Here is the other side of that: the banks that are hiring are moving faster. Applications are opening one to two weeks earlier than last year. More firms are using AI-powered screening and HireVue from the first round. The funnel is narrowing, and the filter is getting applied earlier.
The question for anyone going through this cycle isn't whether AI is changing IB recruiting. It is. The question is whether you are positioning yourself as the analyst who runs the AI or the one it replaces. That distinction is showing up in offer decisions right now.
The students getting seats are the ones who walk into interviews understanding the market, the model, and the tools — not just the technicals. That is exactly what Pretus is built for. If you are not already on the platform, start now. heypretus.com.

Bank Earnings Are Here
Q2 2026 earnings season officially opens Tuesday with JPMorgan. Analysts are forecasting $5.44 earnings per share, up 9.7% from the same quarter last year, on $49.5 billion in revenue. Goldman reports the same day. Bank of America, Citi, and Wells Fargo follow through the week.
Across the financial sector, analysts are expecting 12.5% EPS growth and 8.1% revenue growth for Q2. Those are strong numbers. But the details inside the reports are what actually matter.
Three things to watch when these drop.
IB fee revenue. If advisory fees and underwriting revenue are up, the M&A and IPO recovery is confirmed, not just anecdotal. If fees are flat or down, the deal activity narrative is thinner than it looks. SpaceX's June IPO alone generated substantial fees; the question is how broad the activity was.
Trading revenue. The Iran escalation, the SpaceX index inclusion, the tech rotation, the rate environment, all of that created volatility this quarter. Banks with large trading desks tend to profit in volatile markets. Fixed income and equities trading revenue will reflect whether that played out.

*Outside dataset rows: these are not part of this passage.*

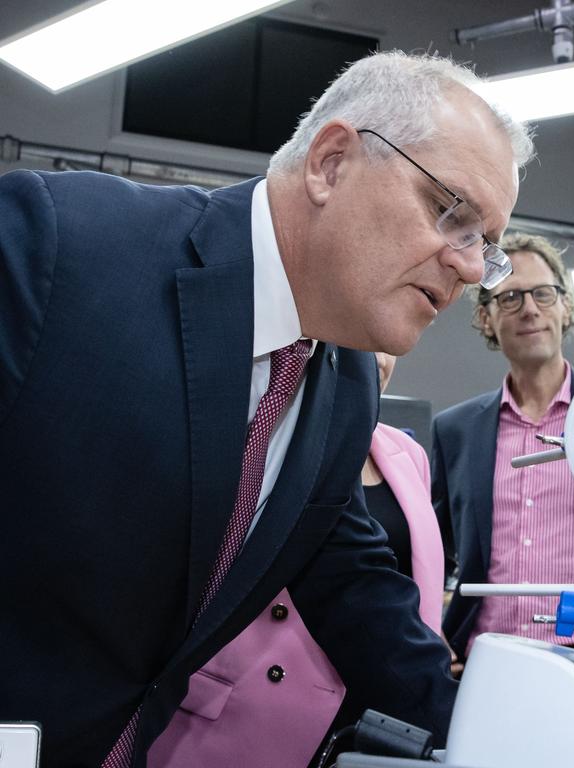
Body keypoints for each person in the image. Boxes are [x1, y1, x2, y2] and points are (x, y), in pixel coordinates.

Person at [0, 50, 533, 767]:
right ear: (331, 163)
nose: (471, 267)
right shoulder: (64, 247)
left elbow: (356, 596)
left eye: (485, 245)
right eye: (451, 214)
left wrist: (516, 739)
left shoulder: (342, 385)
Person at [148, 353, 445, 768]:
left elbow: (408, 581)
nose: (376, 358)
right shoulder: (277, 419)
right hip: (251, 711)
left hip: (380, 714)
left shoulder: (407, 453)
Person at [431, 233, 574, 663]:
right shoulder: (456, 429)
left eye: (543, 293)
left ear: (566, 306)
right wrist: (426, 628)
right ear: (486, 318)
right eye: (511, 298)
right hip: (484, 657)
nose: (530, 309)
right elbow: (432, 551)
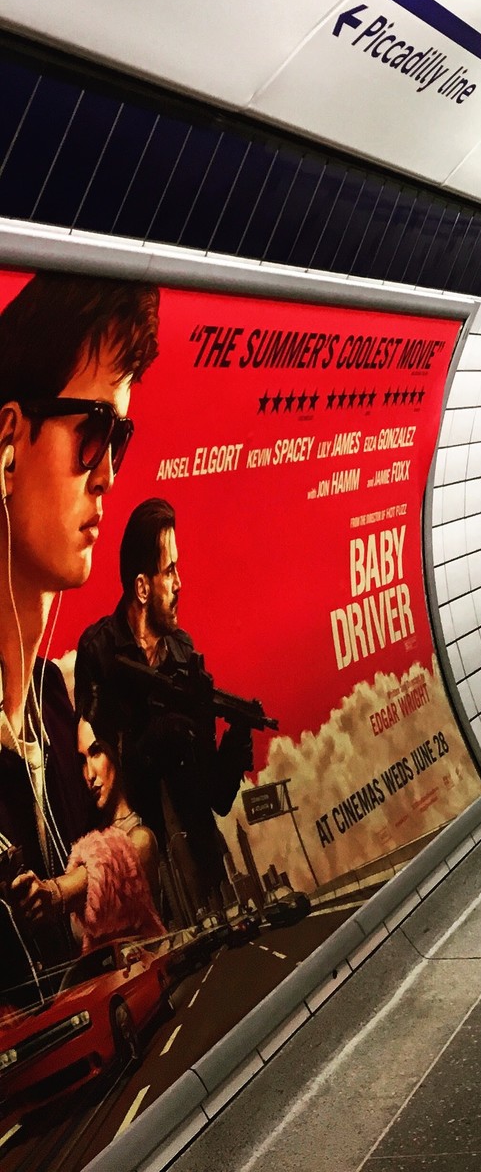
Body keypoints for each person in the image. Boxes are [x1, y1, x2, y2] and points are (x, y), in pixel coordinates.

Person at [0, 272, 159, 1000]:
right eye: (92, 433)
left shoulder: (54, 705)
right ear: (9, 442)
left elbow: (135, 841)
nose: (108, 477)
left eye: (119, 437)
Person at [76, 498, 255, 916]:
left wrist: (237, 743)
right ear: (142, 588)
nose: (179, 583)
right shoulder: (100, 651)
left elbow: (215, 795)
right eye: (170, 570)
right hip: (145, 885)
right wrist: (148, 746)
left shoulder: (184, 654)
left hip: (205, 882)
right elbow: (94, 786)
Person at [11, 715, 166, 954]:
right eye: (82, 760)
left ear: (117, 746)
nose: (89, 774)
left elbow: (115, 861)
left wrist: (54, 893)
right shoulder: (89, 843)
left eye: (96, 752)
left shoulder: (141, 838)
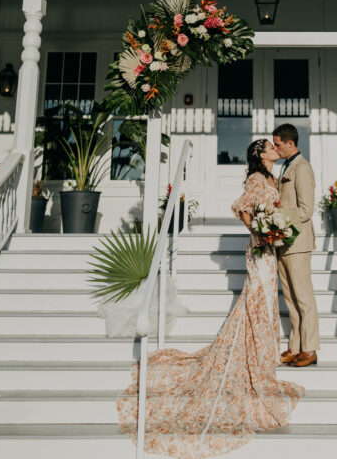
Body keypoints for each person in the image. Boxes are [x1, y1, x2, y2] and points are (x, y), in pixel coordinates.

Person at [117, 137, 304, 458]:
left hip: (271, 248)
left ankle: (262, 348)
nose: (275, 149)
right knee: (257, 298)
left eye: (276, 146)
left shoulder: (274, 177)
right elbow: (241, 208)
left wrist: (274, 229)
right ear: (259, 155)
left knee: (264, 300)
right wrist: (258, 233)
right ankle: (252, 351)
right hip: (259, 249)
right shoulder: (256, 178)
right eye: (269, 147)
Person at [272, 123, 319, 367]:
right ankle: (295, 346)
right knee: (290, 298)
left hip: (298, 242)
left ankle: (310, 349)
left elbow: (306, 210)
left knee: (303, 297)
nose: (275, 149)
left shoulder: (302, 168)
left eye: (278, 144)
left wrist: (280, 222)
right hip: (283, 242)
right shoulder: (286, 166)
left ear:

Net interest margin. This is the spread between what banks earn on loans and what they pay on deposits. With the Fed funds rate sitting at 3.50–3.75%, margins have stabilized, but any commentary on rate direction from bank CEOs will move markets.
Bank earnings are not just a stock story. They are the clearest picture of what actually happened in financial markets last quarter. Every banker you will meet this recruiting season works inside a business that is about to show its cards. Knowing what those cards say, and what they mean, is the difference between a candidate who sounds prepared and one who actually is.